Shortly after signing my job contract with Pivotal, my awesome boss told me to reserve time in December 2017 for the Spring One, because it is the event where almost all the Spring developers meet once a year.
I was thrilled. A great new job and now as a bonus a trip to the US, meeting tons of awesome developers and maybe even a chance to meet old friends from back in 2000 when I stayed for 18 months in southern California. It doesn’t get much better than that.
But last week I wrote an E-mail finalizing my decision not to participate at the Spring One. I’m sad and frustrated but I don’t think there is an alternative for me. So what are the reasons?
There are things that I consider minor: The unconstitutional travel ban the Trump administration tried to establish. The open call to physical violence against political opponents. The forcing to unlock computers and phones.
While these things are proof enough for me that the US democracy is in serious danger I don’t feel threatened directly by them. I’m a white male atheist from a mostly christian country. My employer offered to provide hardware in the US, so I could travel without phone and computer.
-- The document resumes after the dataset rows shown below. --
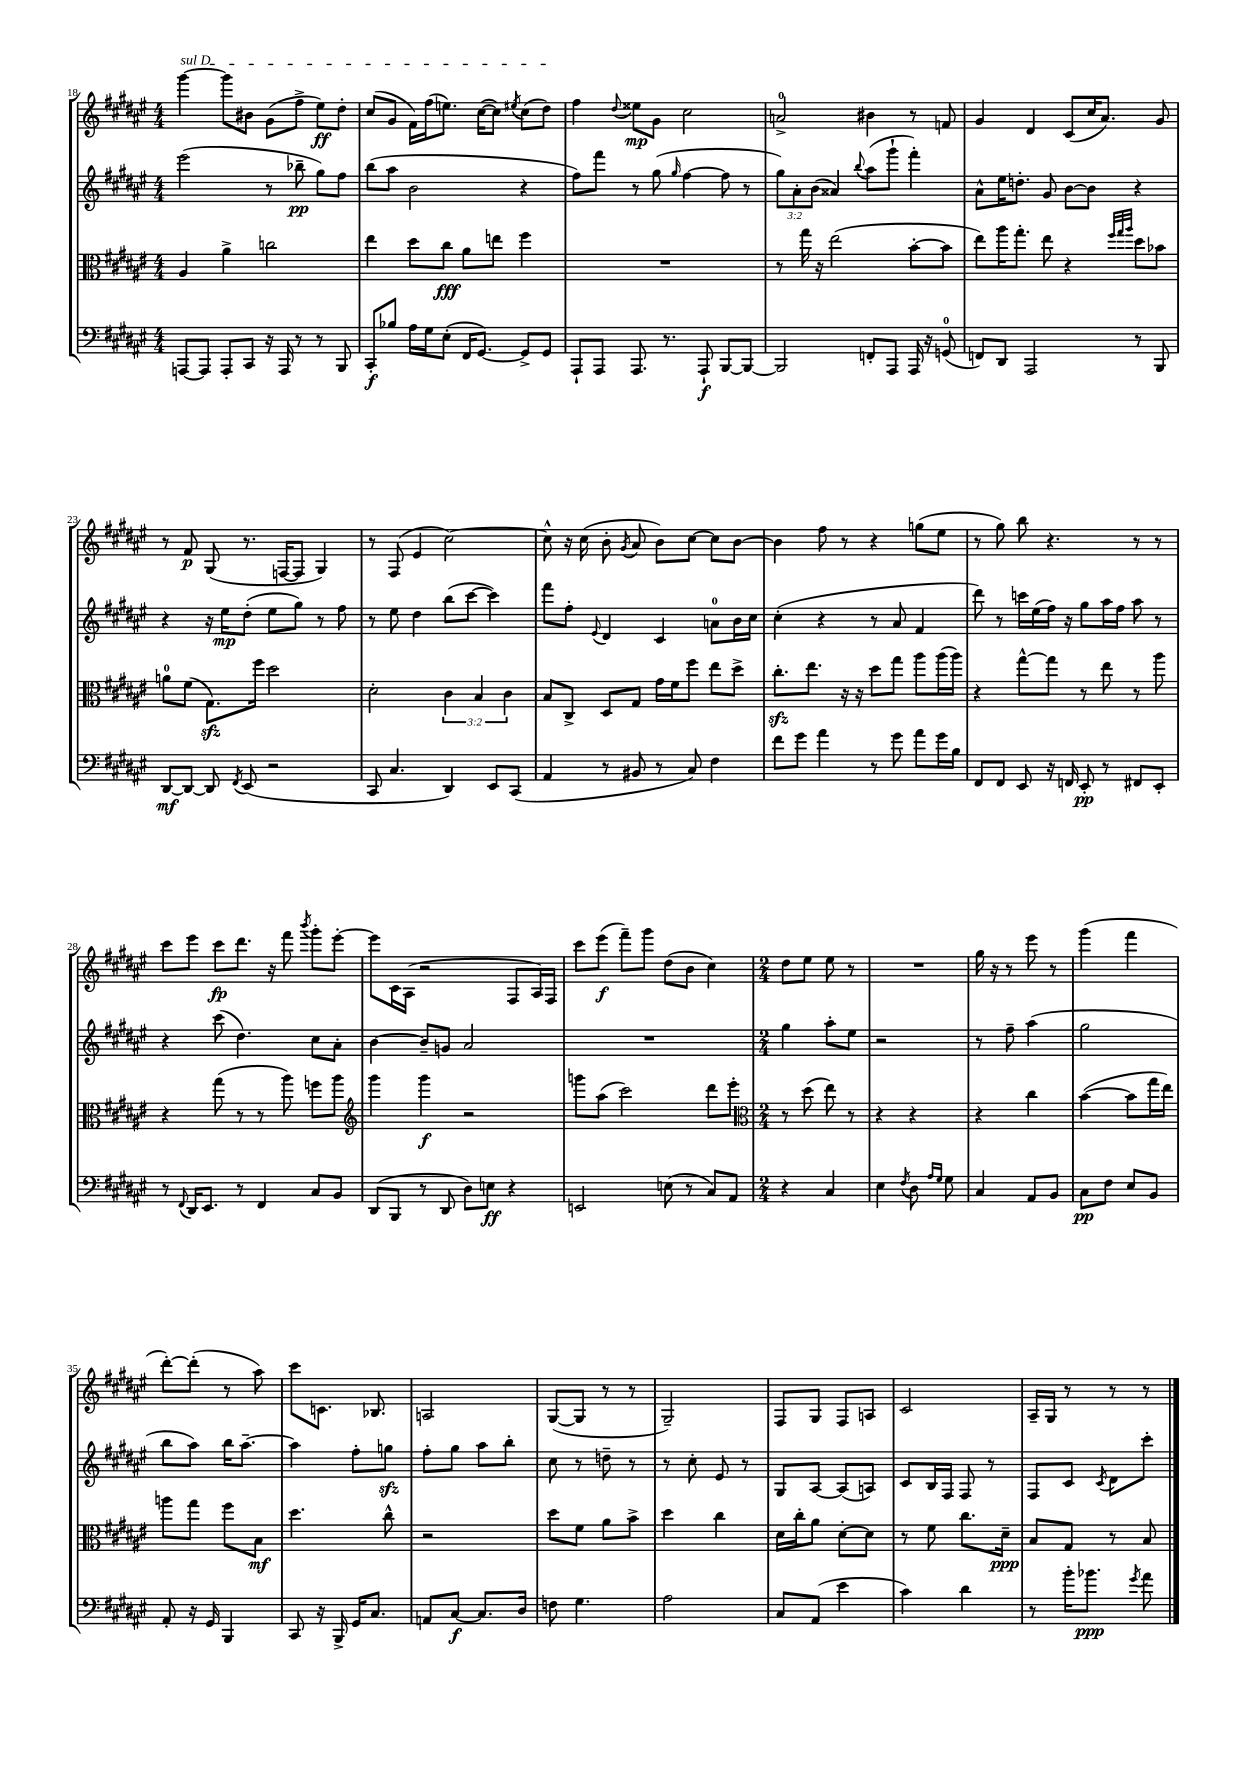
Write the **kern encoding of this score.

**kern	**kern	**kern	**kern
*staff4	*staff3	*staff2	*staff1
*clefF4	*clefC3	*clefG2	*clefG2
*k[f#c#g#d#a#e#]	*k[f#c#g#d#a#e#]	*k[f#c#g#d#a#e#]	*k[f#c#g#d#a#e#]
*M4/4	*M4/4	*M4/4	*M4/4
[8AAA	4A#	(2eee#	[4ggg#
8AAA]	.	.	.
8AAA'	4a#^	.	8ggg#]
8CC#	.	.	8b#
16r	2cc	8r	(8g#
16AAA	.	.	.
8r	.	8bb-~	8ff#^
8r	.	8gg#)	8ee#)
8BBB	.	8ff#	8dd#'
=	=	=	=
8CC#'	4ee#	(8bb	(8cc#
8B-	.	8aa#	8g#
16A#	8dd#	2b	16f#)
16G#	.	.	(16ff#
(8E#'	8cc#	.	8.ee)
16FF#	8a#	.	.
[8.GG#)	.	.	([16cc#
.	8ee	.	8cc#])
.	.	.	8qee#
8GG#^]	4ff#	4r	(8cc#
8GG#	.	.	8dd#)
=	=	=	=
8AAA#`	1r	8ff#)	4ff#
8AAA#	.	8fff#	.
.	.	.	8qqdd#
8.AAA#	.	8r	8ee##
.	.	(8gg#	8g#
8.r	.	.	.
.	.	16qqgg#	.
.	.	[4ff#	2cc#
8AAA#`	.	.	.
[8BBB	.	8ff#]	.
8BBB_	.	8r	.
=	=	=	=
2BBB]	8r	12gg#)	2a^
.	.	12a#'	.
.	16gg#	.	.
.	.	(12b	.
.	16r	.	.
.	(2ee#	4a##)	.
.	.	8qqbb	.
8FF'	.	(8aa#	4b#
8AAA#	.	8ggg#`	.
16AAA#	[8b'	4fff#')	8r
16r	.	.	.
(8GG	8b]	.	8f
=	=	=	=
8FF)	8ee#)	8a#^^	4g#
8DD#	16aa#	16ee#	.
.	8.gg#'	8.dd'	.
2AAA#	.	.	4d#
.	8ee#	8g#	.
.	4r	[8b	(8c#
.	.	8b]	16cc#
.	.	.	8.a#)
.	32qqff#	.	.
.	32qqgg#	.	.
.	32qqaa#	.	.
8r	8dd#	4r	.
8BBB	8b-	.	8g#
=	=	=	=
[8DD#	8a	4r	8r
8DD#_	(8f#	.	8f#
8DD#]	8.G#)	16r	(8G#
.	.	16ee#	.
8qFF#	.	.	.
(8EE#	.	(8dd#'	8.r
.	16ff#	.	.
2r	2dd#	8ee#	.
.	.	.	[16F
.	.	8gg#)	8F]
.	.	8r	4G#)
.	.	8ff#	.
=	=	=	=
8CC#	2d#'	8r	8r
4.C#	.	8ee#	(8F#
.	.	4dd#	4e#
4DD#)	6c#	(8bb	[2cc#)
.	.	[8ccc#	.
.	6B	.	.
8EE#	.	4ccc#])	.
.	6c#	.	.
(8CC#	.	.	.
=	=	=	=
4AA#	8B	8fff#	8cc#^^]
.	8C#^	8ff#'	16r
.	.	.	(16cc#
.	.	8qqe#	.
8r	8D#	4d#	8b'
.	.	.	8qg#
8BB#	8G#	.	8a#
8r	16g#	4c#	8b)
.	16f#	.	.
8C#)	8ff#	.	[8cc#
4F#	8ee#	8a	8cc#]
.	8dd#^	16b	[8b
.	.	16cc#	.
=	=	=	=
8f#	8.cc#'	(4cc#'	4b]
8g#	.	.	.
.	8.ee#	.	.
4a#	.	4r	8ff#
.	16r	.	8r
.	16r	.	.
8r	8dd#	8r	4r
8g#	8gg#	8a#	.
8a#	8aa#	4f#	(8gg
16g#	(16aa#	.	8ee#
16B	16aa#)	.	.
=	=	=	=
8FF#	4r	8ddd#)	8r
8FF#	.	8r	8gg#)
8EE#	[8gg#^^	16ccc	8bb
.	.	(16ee#	.
16r	8gg#]	16ff#)	4.r
16FF	.	16r	.
8EE#'	8r	8gg#	.
8r	8ee#	16aa#	.
.	.	16ff#	.
8FF#	8r	8aa#	8r
8EE#'	8aa#	8r	8r
=	=	=	=
8r	4r	4r	8ccc#
8qqFF#	.	.	.
16DD#	.	.	8eee#
8.EE#	.	.	.
.	(8gg#	(8ccc#	8ccc#
8r	8r	4.dd#)	8.ddd#
4FF#	8r	.	.
.	.	.	16r
.	8aa#)	.	8fff#
.	.	.	8qbbb
8C#	8ff	8cc#	8ggg#'
8BB	8aa#	8a#'	[8eee#'
=	=	=	=
*	*clefG2	*	*
(8DD#	4ggg#	[4b	8eee#]
8BBB	.	.	16c#
.	.	.	(16A#
8r	4ggg#	8b~]	2r
8DD#	.	8g	.
8D#)	2r	2a#	.
8E	.	.	.
4r	.	.	8F#
.	.	.	16A#)
.	.	.	16F#
=	=	=	=
2EE	8ggg	1r	8ccc#
.	(8aa#	.	(8eee#
.	2ccc#)	.	8fff#~)
.	.	.	8ggg#
(8E	.	.	(8dd#
8r	.	.	8b
8C#)	8ddd#	.	4cc#)
8AA#	8eee#'	.	.
=	=	=	=
*	*clefC3	*	*
*M2/4	*M2/4	*M2/4	*M2/4
4r	8r	4gg#	8dd#
.	(8dd#	.	8ee#
4C#	8ee#)	8aa#'	8ee#
.	8r	8ee#	8r
=	=	=	=
4E#	4r	2r	2r
8qF#	.	.	.
8D#	4r	.	.
16qqA#	.	.	.
16qqG#	.	.	.
8G#	.	.	.
=	=	=	=
4C#	4r	8r	16gg#
.	.	.	16r
.	.	8ff#~	8r
8AA#	4cc#	(4aa#	8eee#
8BB	.	.	8r
=	=	=	=
8C#	([4b	2gg#	(4ggg#
8F#	.	.	.
8E#	8b]	.	4fff#
8BB	16gg#	.	.
.	16ee#)	.	.
=	=	=	=
8AA#'	8aa	8bb	[8ddd#')
16r	8gg#	8aa#)	(8ddd#']
16GG#	.	.	.
4BBB	8ff#	16bb	8r
.	.	[8.aa#~	.
.	8B	.	8aa#)
=	=	=	=
8CC#	4.dd#	4aa#]	8ccc#
16r	.	.	8.c
16BBB^	.	.	.
16GG#	.	8ff#'	.
8.C#	.	.	8.B-
.	8cc#^^	8gg	.
=	=	=	=
8AA	2r	8ff#'	2A
[8C#	.	8gg#	.
8.C#]	.	8aa#	.
.	.	8bb'	.
16D#	.	.	.
=	=	=	=
8F	8dd#	8cc#	([8G#
4.G#	8f#	8r	8G#]
.	8a#	8dd~	8r
.	8b^	8r	8r
=	=	=	=
2A#	4dd#	8r	2G#~)
.	.	8cc#'	.
.	4cc#	8e#	.
.	.	8r	.
=	=	=	=
8C#	16d#	8G#	8F#
.	16cc#'	.	.
(8AA#	8a#	[8A#	8G#
4e#	[8d#'	(8A#]	8F#
.	8d#]	8A)	8A
=	=	=	=
4c#)	8r	8c#	2c#
.	8f#	16B	.
.	.	16F#	.
4d#	8.cc#	8F#	.
.	.	8r	.
.	16d#~	.	.
=	=	=	=
8r	8B	8F#	16A#~
.	.	.	16G#
16b'	8G#	8c#	8r
8.b-	.	.	.
.	.	8qc#	.
.	8r	8d#	8r
8qg#	.	.	.
8a#	8B	8ccc#'	8r
==	==	==	==
*-	*-	*-	*-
But there was one thing that finally made the necessary decision obvious for me: While pondering if I should go to Spring One or not and also reading and tweeting about the actions of the Trump administration I found myself wondering: “Should I tweet that? Or might it cause problems when trying to enter the US?”
And that is something I can not accept. I’m living in Germany, a state which in the last 100 years made it twice impossible to openly state your opinion. While I didn’t live in the time nor in the places when that happened, I remember the stories told by my parents. Not fun. I consider it my patriotic duty to do what I can to not let that happen again. Skipping the Spring One is a small fee to pay for the privilege of free speech.
Does it make a big difference? Certainly not. Probably less then 5 people will even notice that I’m not there. But it is one of the little things I can do, along with speaking up against those preaching hate and fear and of course voting. And if everybody does that things will change to the better. Many might take democracy and free speech for granted. But it isn’t. Generations before us fought hard to get it and if we don’t watch it we might loose it quickly.